Input data ::
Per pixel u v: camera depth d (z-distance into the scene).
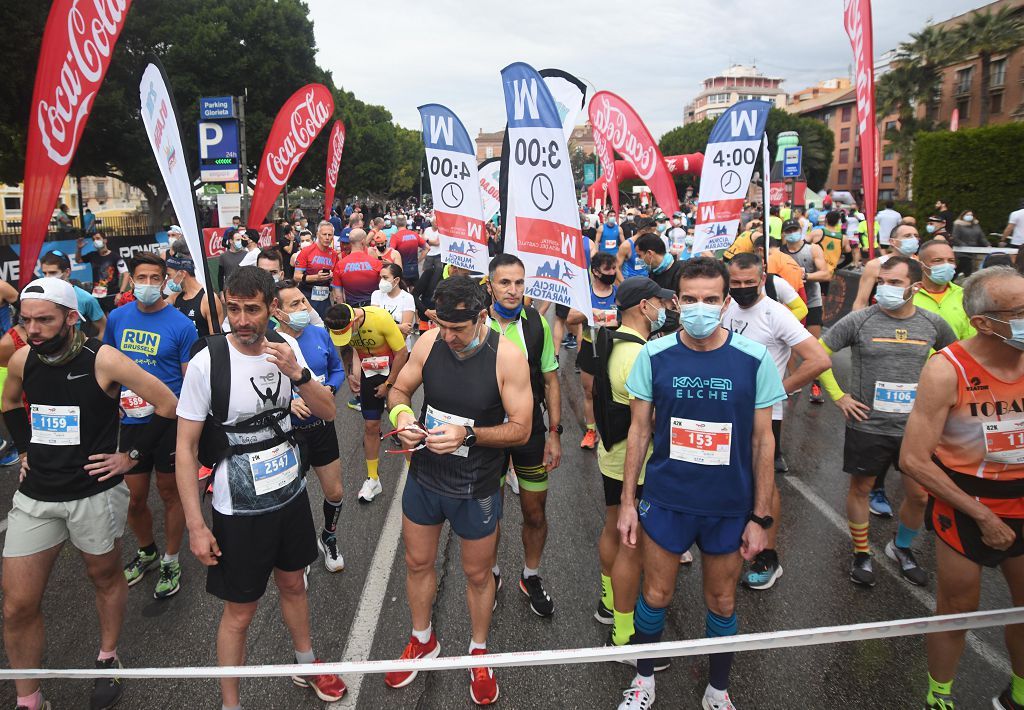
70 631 3.48
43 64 4.14
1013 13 40.41
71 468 2.77
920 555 4.24
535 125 3.86
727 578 2.69
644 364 2.77
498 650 3.28
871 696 2.95
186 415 2.57
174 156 3.83
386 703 2.93
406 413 2.84
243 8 30.84
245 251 9.27
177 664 3.20
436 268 7.45
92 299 5.42
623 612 3.08
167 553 3.77
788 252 8.23
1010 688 2.79
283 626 3.51
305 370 2.63
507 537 4.54
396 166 78.81
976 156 13.79
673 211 8.49
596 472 5.70
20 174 21.56
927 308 4.38
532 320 3.55
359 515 4.85
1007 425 2.55
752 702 2.91
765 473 2.61
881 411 3.77
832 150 65.69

What the task asks :: Restate it all word for word: every record, no pictures.

Written response ::
Per pixel u v: camera depth d (z-distance into the scene).
70 631 3.48
43 64 4.14
1013 13 40.41
71 468 2.77
920 555 4.24
535 125 3.86
727 578 2.69
644 364 2.77
498 650 3.28
871 696 2.95
186 415 2.57
174 156 3.83
386 703 2.93
406 413 2.84
243 8 30.84
245 251 9.27
177 664 3.20
436 268 7.45
92 299 5.42
623 612 3.08
167 553 3.77
788 252 8.23
1010 688 2.79
283 626 3.51
305 370 2.63
507 537 4.54
396 166 78.81
976 156 13.79
673 211 8.49
596 472 5.70
20 174 21.56
927 308 4.38
532 320 3.55
359 515 4.85
1007 425 2.55
752 702 2.91
765 473 2.61
881 411 3.77
832 150 65.69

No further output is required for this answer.